Have you ever read a book and thought, ‘That’s me!’?. I’ve read two – ‘A Man Called Ove’ (which you may have seen as a film) and Don in ‘The Rosie Project’ – and felt this. It’s quite disconcerting when a writer gets at your heart. It’s as if you are transparent…But luckily, if the characters are flawed, immoral or dangerous, you are the only one aware of it and, not wishing to reveal your heart of hearts, you may escape detection of your dark centre.
Now, if you’ve read either of these books, I doubt you will have had this feeling. If you know me you may think what I feel is slightly odd, because Ove and Don are rather strange, unlikeable characters and you may feel (hopefully?) I am not like that. But, inside, this is what is going on in my head.
Ou est Ove (Don)?
To explain briefly. Both Ove and Don are men for whom rationality, or at least their view of it, is the only way to think. They cannot imagine why anyone would think otherwise. So they both think of only rational solutions to issues and each believes that there is one best – and therefore only one – way to solve any problem. And once the solution is found, that’s it. It is the ‘answer’ and should be followed whenever that issue comes up.
For instance when Ove was President of the Residents Association (before being deposed in a coup, which he doesn’t understand at all), it/he decided that no vehicles were permitted in a part of the road near his house, because it was too narrow.
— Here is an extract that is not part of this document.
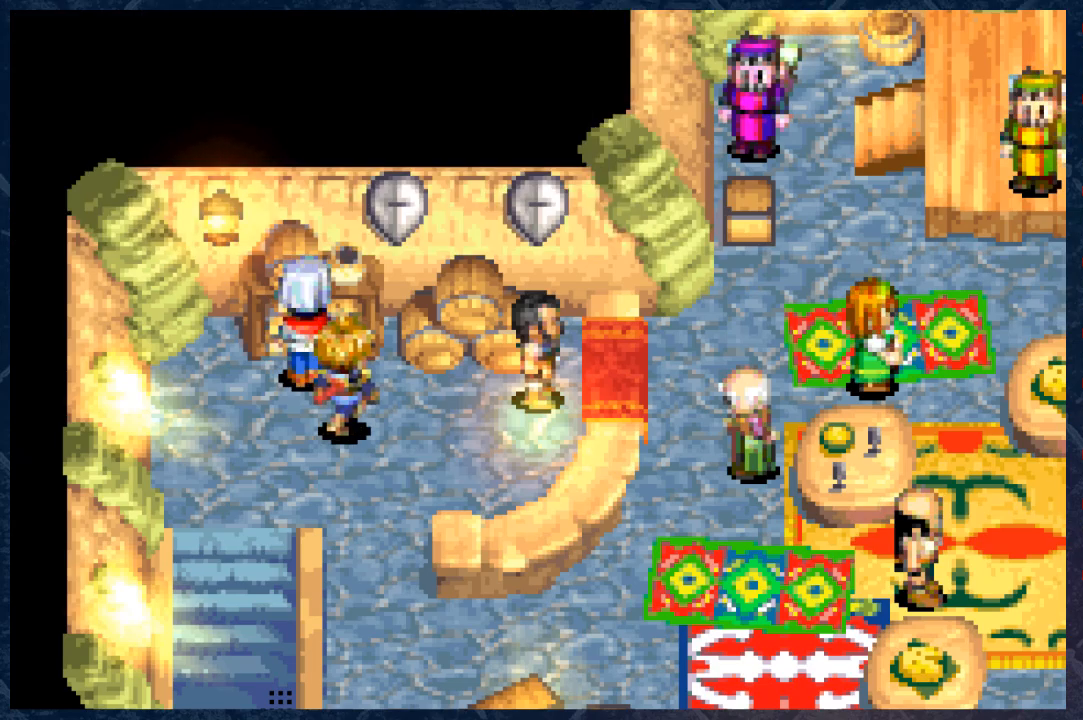
{"buttons": ["A"], "left_stick": "up", "right_stick": "center", "events": [[200, "left_stick", "up"], [433, "A", "down"]]}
So he put up a sign to that effect. And regardless of the situation – an ambulance seeking to get close to an emergency, an unaware visitor, a person with a broken leg needing to be dropped off close to their home – no vehicle was allowed to enter that area. And Ove would make that point to any and every car he saw that broke the rule on the sign.
Don is seeking a woman to marry, because he thinks this is the ‘right’ thing to do. So he seeks to construct a questionnaire that has the criteria he wants for this woman and abruptly walks away from any woman who does not meet his criteria for a partner. So questions include whether she smokes, is on time, is a certain size, is organised, likes the food he likes – all of which most of us might think are important, but hardly disqualifying criteria for a potential long-term relationship. Failure on any single criteria constituted the end of the conversation, whereupon he would just walk out or say goodbye, with no explanation, social niceties or graceful departure.
Ove et Don sont content, utile et correct!
Ove and Don are both very helpful people, just not tactful at all. Ove will help anyone with a genuine need. Don tries to solve Rosie’s problem, because it interests him and he has some relevant skills.
Most people find both of these characters hilariously funny, because of their extreme reliance on black and white rules, rationality (from their perspective) and their very odd social behaviour, bordering on autistic. And I do too. But I also empathised deeply with both of them. Because, deep down, it’s how I like to operate. Well, perhaps not to such an extreme and perhaps/hopefully with more grace, but that is how I think. Get the evidence. Understand the situation. What’s the best way? What’s the best solution? OK. Got it. Now let’s do it. I may or may not be able to explain the ‘best solution’ to someone else, but it’s obvious to me.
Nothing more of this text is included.